La técnica de fracturamiento hidráulico, conocida como fracking, ha sido objeto de debate en Colombia durante la última década por sus efectos sobre los ecosistemas, las fuentes de agua subterránea y las comunidades cercanas a los bloques de exploración. Hasta ahora la actividad se ha desarrollado bajo una regulación específica y con proyectos piloto autorizados por autoridades ambientales.
El anuncio se produjo en un contexto en el que el presidente Abelardo de la Espriella ha señalado la transición energética como uno de los ejes de su administración. La prohibición del fracking se suma a otras decisiones recientes que, según el Gobierno, buscan reorientar la matriz productiva hacia fuentes de menor emisión.

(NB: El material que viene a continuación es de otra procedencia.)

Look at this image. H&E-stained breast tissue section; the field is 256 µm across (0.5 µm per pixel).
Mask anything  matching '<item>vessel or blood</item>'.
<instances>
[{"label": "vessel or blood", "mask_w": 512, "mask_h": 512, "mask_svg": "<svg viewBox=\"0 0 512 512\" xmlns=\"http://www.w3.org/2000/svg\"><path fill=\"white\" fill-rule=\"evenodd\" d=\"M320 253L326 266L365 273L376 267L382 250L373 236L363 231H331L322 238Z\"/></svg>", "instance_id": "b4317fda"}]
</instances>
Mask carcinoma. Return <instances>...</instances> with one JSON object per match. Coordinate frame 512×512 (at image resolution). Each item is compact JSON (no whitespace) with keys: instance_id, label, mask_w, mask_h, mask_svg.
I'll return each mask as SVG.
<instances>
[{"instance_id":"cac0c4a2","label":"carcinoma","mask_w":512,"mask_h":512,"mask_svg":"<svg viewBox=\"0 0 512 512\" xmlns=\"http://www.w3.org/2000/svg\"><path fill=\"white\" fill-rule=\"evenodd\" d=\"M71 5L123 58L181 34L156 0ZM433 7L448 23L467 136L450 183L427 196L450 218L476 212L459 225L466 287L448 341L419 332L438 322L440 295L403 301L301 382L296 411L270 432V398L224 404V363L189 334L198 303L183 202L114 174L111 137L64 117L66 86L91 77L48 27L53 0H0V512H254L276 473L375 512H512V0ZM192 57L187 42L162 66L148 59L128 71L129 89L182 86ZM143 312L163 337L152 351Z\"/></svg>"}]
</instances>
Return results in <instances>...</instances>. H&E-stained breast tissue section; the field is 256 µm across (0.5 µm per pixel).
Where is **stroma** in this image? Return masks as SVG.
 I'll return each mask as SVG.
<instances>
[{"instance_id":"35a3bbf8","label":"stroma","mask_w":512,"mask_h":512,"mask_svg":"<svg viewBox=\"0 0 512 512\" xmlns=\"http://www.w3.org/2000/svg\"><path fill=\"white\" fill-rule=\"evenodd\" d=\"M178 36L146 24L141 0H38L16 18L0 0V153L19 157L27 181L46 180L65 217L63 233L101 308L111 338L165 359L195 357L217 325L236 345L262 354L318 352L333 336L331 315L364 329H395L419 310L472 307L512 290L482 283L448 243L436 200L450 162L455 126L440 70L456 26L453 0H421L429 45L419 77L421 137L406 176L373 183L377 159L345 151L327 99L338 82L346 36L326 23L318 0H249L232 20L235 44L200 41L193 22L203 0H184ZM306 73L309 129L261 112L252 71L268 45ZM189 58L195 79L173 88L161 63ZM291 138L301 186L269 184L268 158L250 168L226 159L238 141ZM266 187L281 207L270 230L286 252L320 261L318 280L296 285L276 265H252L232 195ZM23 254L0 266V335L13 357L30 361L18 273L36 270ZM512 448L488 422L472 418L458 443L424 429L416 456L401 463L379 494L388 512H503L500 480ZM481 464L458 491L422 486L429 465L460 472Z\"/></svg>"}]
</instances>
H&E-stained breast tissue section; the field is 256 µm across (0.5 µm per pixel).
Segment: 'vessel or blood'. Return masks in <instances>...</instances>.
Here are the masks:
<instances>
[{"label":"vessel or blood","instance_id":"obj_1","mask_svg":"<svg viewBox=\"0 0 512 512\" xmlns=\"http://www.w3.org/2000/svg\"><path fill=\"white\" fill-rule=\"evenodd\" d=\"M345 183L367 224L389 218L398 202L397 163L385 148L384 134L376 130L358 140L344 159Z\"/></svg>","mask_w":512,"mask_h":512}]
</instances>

De manera paralela, el Ejecutivo destacó la puesta en marcha de nuevos proyectos solares que, según la fuente, beneficiarán a más de 4.300 personas. Las iniciativas hacen parte de la estrategia de diversificación de la canasta energética que el Gobierno viene promoviendo en distintas regiones del país.
La conexión entre el freno al fracking y el impulso a las energías renovables forma parte del argumento oficial: las zonas donde se adelantaban proyectos de no convencionales tendrían una reconversión hacia la generación limpia. Sectores consultados por medios especializados han advertido que esa transición requiere inversiones, tiempos de maduración y acuerdos con las comunidades.
En el Congreso, el trámite del proyecto empezará con el estudio en comisiones económicas y de ambiente. Los ponentes deberán escuchar a gremios, expertos, autoridades ambientales y representantes de los territorios donde se realizaron pruebas piloto antes de llevar la iniciativa a primer debate en plenaria.
Organizaciones ambientales han celebrado el anuncio como un paso necesario para proteger los recursos hídricos y atender compromisos climáticos asumidos por el país. Por su parte, voces del sector petrolero han expresado preocupación por el impacto fiscal de la medida y por la incertidumbre que genera entre los operadores que ya invirtieron en contratos vigentes.
A la espera de conocer el texto definitivo del proyecto, la ciudadanía podrá seguir el trámite en la página del Congreso de la República. La pelota está ahora en el Legislativo, donde se definirá si la prohibición avanza como fue radicada o si se introducen modificaciones durante el debate.